Xinjiang government confirms huge birth rate drop but denies forced sterilization of women

Hong Kong (CNN) Chinese officials have officially acknowledged birth rates in Xinjiang dropped by almost a third in 2018, compared to the previous year, in a letter to CNN in which they also denied reports of forced sterilization and genocide by authorities in the far western region.

The Xinjiang government sent CNN the six-page fax in response to questions for an article published in July that documented a campaign of abuse and control by Beijing targeting women from the Uyghur minority, a Muslim ethnic group numbering more than 10 million people. The fax didn't arrive until September 1, a month after the story was published.

These aren't the first accusations of widespread human rights abuses by the Chinese government in Xinjiang. Up to 2 million Uyghurs and other Muslim minorities are believed to have been placed in mass detention centers in the region, according to the US State Department, where they have allegedly been subject to indoctrination and abuse.

Beijing claims that these centers are voluntary and provide vocational training as part of a de-radicalization program in Xinjiang, which saw a spate of violent attacks in recent years.

But CNN's reporting found that some Uyghur women were being forced to use birth control and undergo sterilization as part of a deliberate attempt to push down birth rates among minorities in Xinjiang.

The article was based on a report by Adrian Zenz, a senior fellow at the Victims of Communism Memorial Foundation known for his research on Xinjiang, who quoted official Chinese documents showing a surge in the number of sterilizations performed in the region -- from fewer than 50 per 100,000 people in 2016 to almost 250 per 100,000 people in 2018.

Zenz said that these actions fell under the United Nations definition of "genocide" specifically "imposing measures intended to prevent births within the group."

In its response, the Xinjiang government strongly denied the claims of genocide, arguing instead that the Uyghur population has been "growing continuously" during the past decade and that Zenz's report was not "in line with the real situation in Xinjiang."

According to the government, the population of Xinjiang rose by more than 3 million people, or almost 14%, between 2010 and 2018, with the Uyghur population growing faster than the region's average rate.

"The rights and interests of Uyghur and other ethnic minorities have been fully protected," the response said. "The so-called 'genocide' is pure nonsense."

Birth rate plunges

But the government didn't dispute the rise in sterilizations or the gap in the ratio of new intrauterine devices (IUDs) between Xinjiang and the rest of mainland China. While IUD implants have plunged in China overall, falling to just 21 per 100,000 people in 2018, in Xinjiang they are becoming increasingly common.
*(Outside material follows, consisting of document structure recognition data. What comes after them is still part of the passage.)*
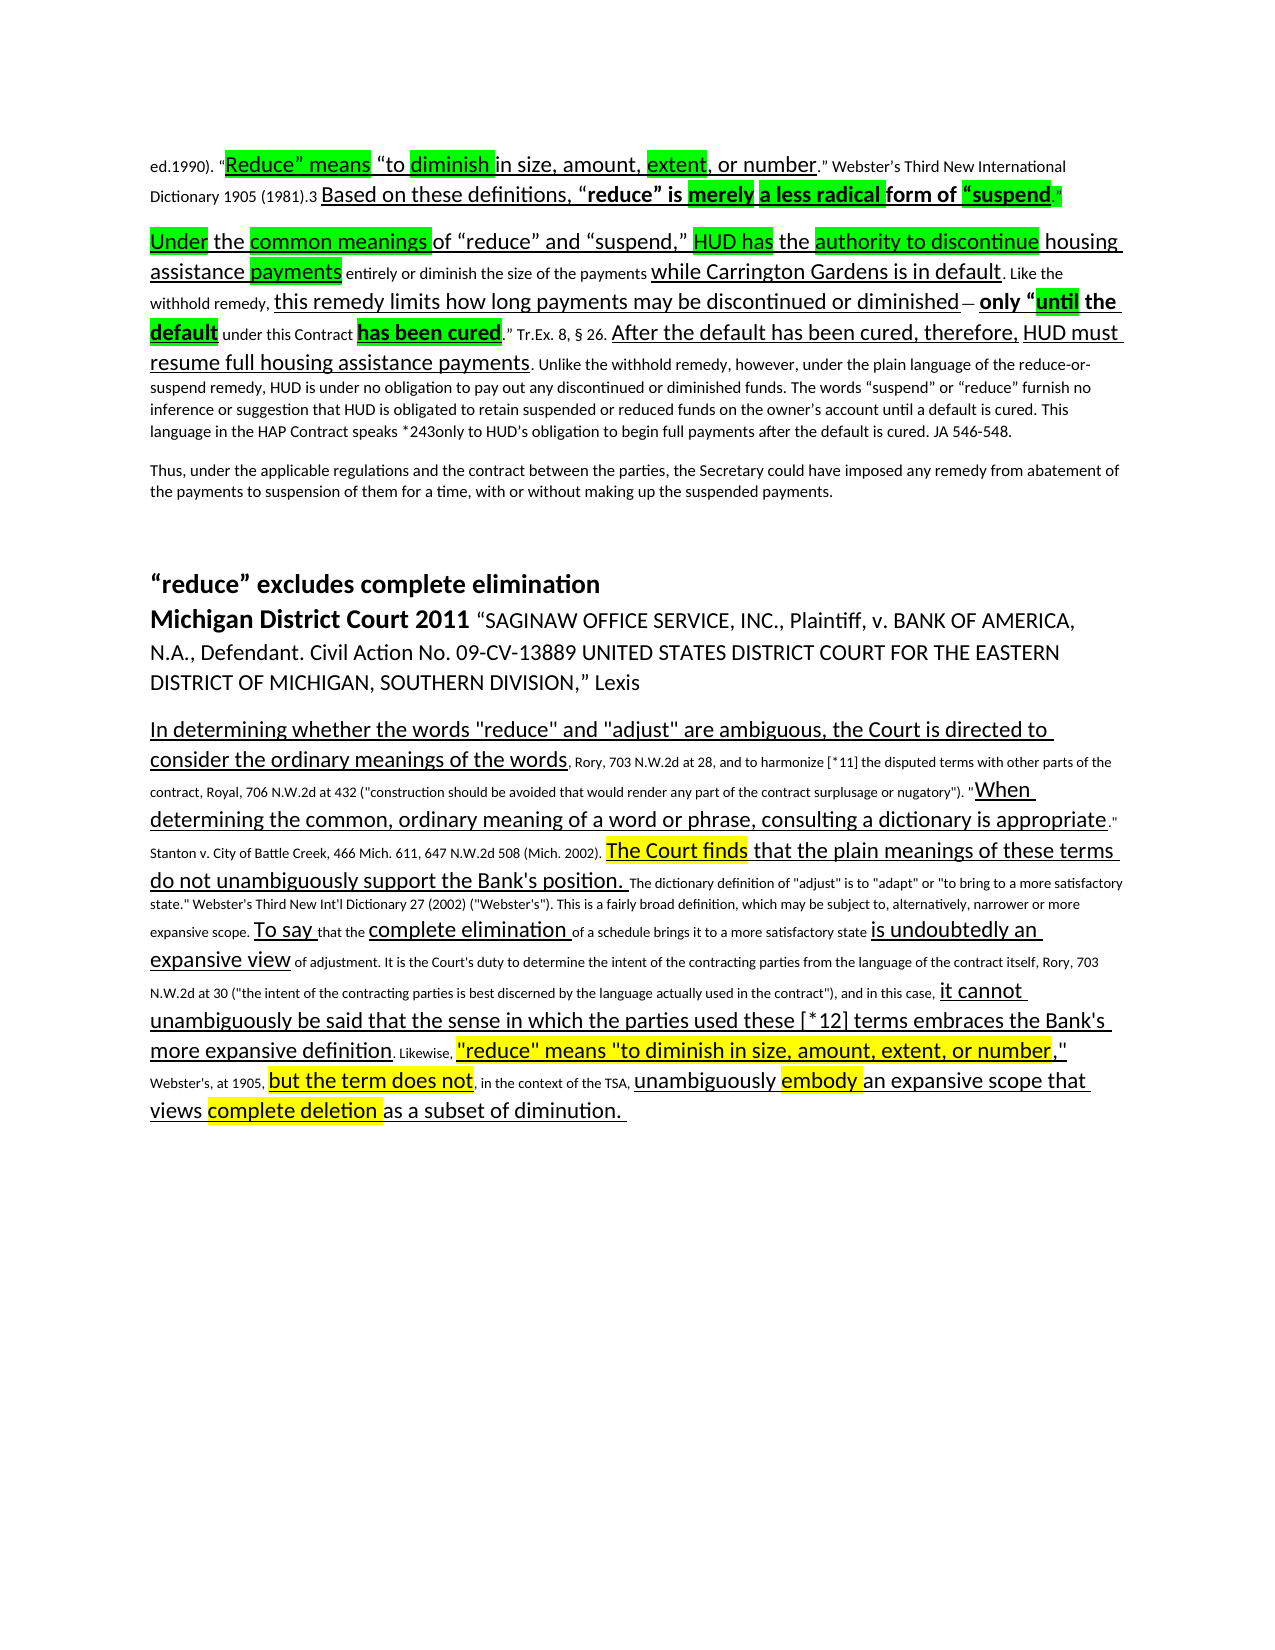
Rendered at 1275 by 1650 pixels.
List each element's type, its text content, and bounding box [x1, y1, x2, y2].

subtitle “reduce” excludes complete elimination [150, 567, 1125, 600]
text Under the common meanings of “reduce” and “suspend,” HUD has the authority to discontinue housing assistance payments entirely or diminish the size of the payments while Carrington Gardens is in default. Like the withhold remedy, this remedy limits how long payments may be discontinued or diminished— only “until the default under this Contract has been cured.” Tr.Ex. 8, § 26. After the default has been cured, therefore, HUD must resume full housing assistance payments. Unlike the withhold remedy, however, under the plain language of the reduce-or-suspend remedy, HUD is under no obligation to pay out any discontinued or diminished funds. The words “suspend” or “reduce” furnish no inference or suggestion that HUD is obligated to retain suspended or reduced funds on the owner’s account until a default is cured. This language in the HAP Contract speaks *243only to HUD’s obligation to begin full payments after the default is cured. JA 546-548. [150, 227, 1125, 442]
text Thus, under the applicable regulations and the contract between the parties, the Secretary could have imposed any remedy from abatement of the payments to suspension of them for a time, with or without making up the suspended payments. [150, 460, 1125, 502]
text In determining whether the words "reduce" and "adjust" are ambiguous, the Court is directed to consider the ordinary meanings of the words, Rory, 703 N.W.2d at 28, and to harmonize [*11] the disputed terms with other parts of the contract, Royal, 706 N.W.2d at 432 ("construction should be avoided that would render any part of the contract surplusage or nugatory"). "When determining the common, ordinary meaning of a word or phrase, consulting a dictionary is appropriate." Stanton v. City of Battle Creek, 466 Mich. 611, 647 N.W.2d 508 (Mich. 2002). The Court finds that the plain meanings of these terms do not unambiguously support the Bank's position. The dictionary definition of "adjust" is to "adapt" or "to bring to a more satisfactory state." Webster's Third New Int'l Dictionary 27 (2002) ("Webster's"). This is a fairly broad definition, which may be subject to, alternatively, narrower or more expansive scope. To say that the complete elimination of a schedule brings it to a more satisfactory state is undoubtedly an expansive view of adjustment. It is the Court's duty to determine the intent of the contracting parties from the language of the contract itself, Rory, 703 N.W.2d at 30 ("the intent of the contracting parties is best discerned by the language actually used in the contract"), and in this case, it cannot unambiguously be said that the sense in which the parties used these [*12] terms embraces the Bank's more expansive definition. Likewise, "reduce" means "to diminish in size, amount, extent, or number," Webster's, at 1905, but the term does not, in the context of the TSA, unambiguously embody an expansive scope that views complete deletion as a subset of diminution. [150, 715, 1125, 1125]
text Michigan District Court 2011 “SAGINAW OFFICE SERVICE, INC., Plaintiff, v. BANK OF AMERICA, N.A., Defendant. Civil Action No. 09-CV-13889 UNITED STATES DISTRICT COURT FOR THE EASTERN DISTRICT OF MICHIGAN, SOUTHERN DIVISION,” Lexis [150, 603, 1125, 696]
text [150, 150, 1125, 208]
According to local government statistics, there were almost 1,000 new IUD implants per 100,000 people in Xinjiang in 2018, or 80% of China's total for that year.
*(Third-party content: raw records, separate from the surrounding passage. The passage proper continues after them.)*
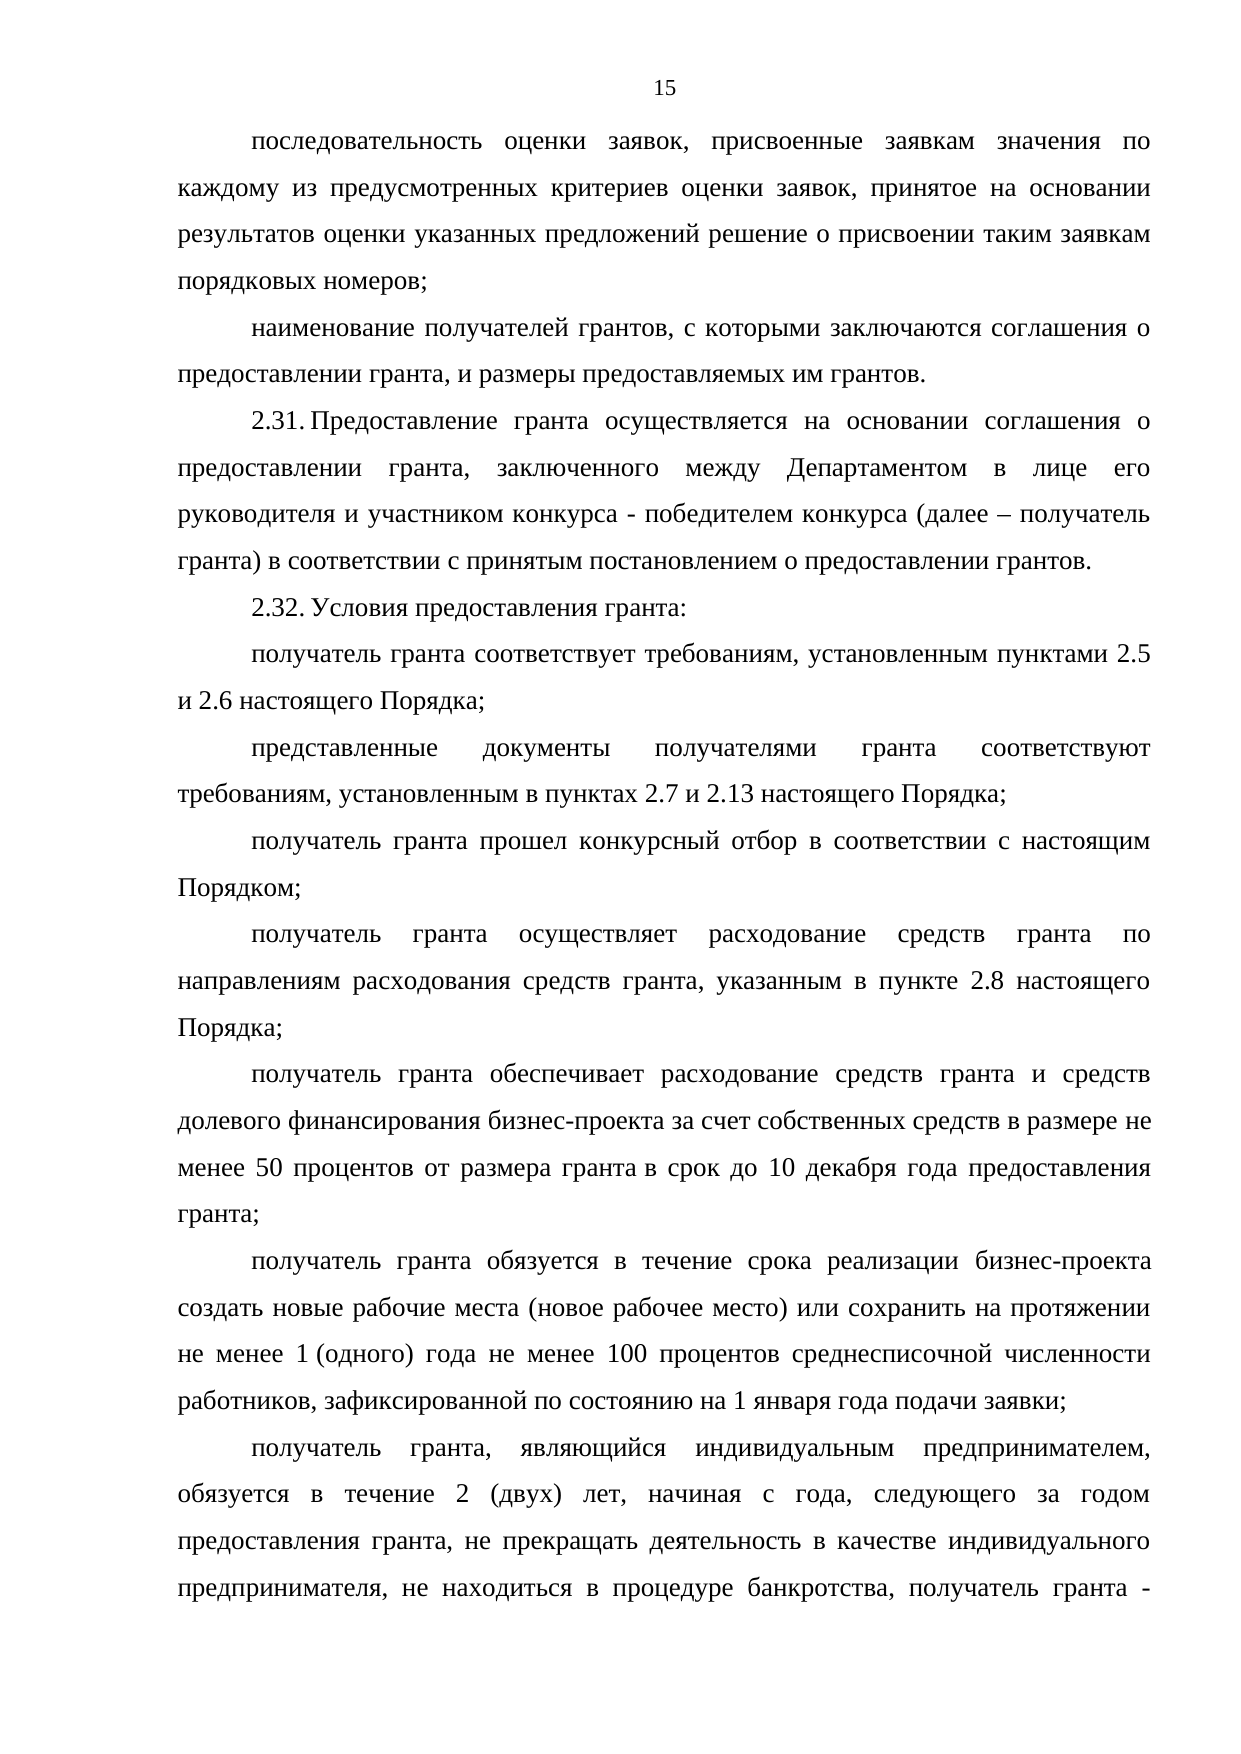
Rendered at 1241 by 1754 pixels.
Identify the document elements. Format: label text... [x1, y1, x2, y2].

list Условия предоставления гранта: [177, 591, 1152, 622]
list наименование получателей грантов, с которыми заключаются соглашения о предоставлении гранта, и размеры предоставляемых им грантов. [177, 311, 1152, 389]
list последовательность оценки заявок, присвоенные заявкам значения по каждому из предусмотренных критериев оценки заявок, принятое на основании результатов оценки указанных предложений решение о присвоении таким заявкам порядковых номеров; [177, 124, 1152, 295]
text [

The Xinjiang government said in its response that the birth rate in the region had dropped from 15.88 per 1,000 people in 2017 to 10.69 per 1,000 people in 2018. The fax said that the drop was due to "the comprehensive implementation of the family planning policy."

Up until 2015, the Chinese government enforced a "one-child" family planning policy countrywide, which allowed most urban couples no more than one baby.

Ethnic minorities, such as the Uyghur people, were typically allowed to have up to three but Xinjiang expert Zenz said that families from these groups often had many more children.

When China officially began the two-child policy in January 2016, Uyghur citizens living in cities were limited to two children for the first time as well -- their rural counterparts could still have up to three.

The Xinjiang government attributed the sudden drop in population to Beijing's family planning policies finally being properly implemented in the region after 2017.

"In 2018, the number of newborns decreased by approximately 120,000 compared with 2017, of which about 80,000 were because of better implementation of family planning policy in accordance with law, according to estimates by the health and statistics department," the response to CNN said. The government insisted that those who complied with the family planning policies did so voluntarily.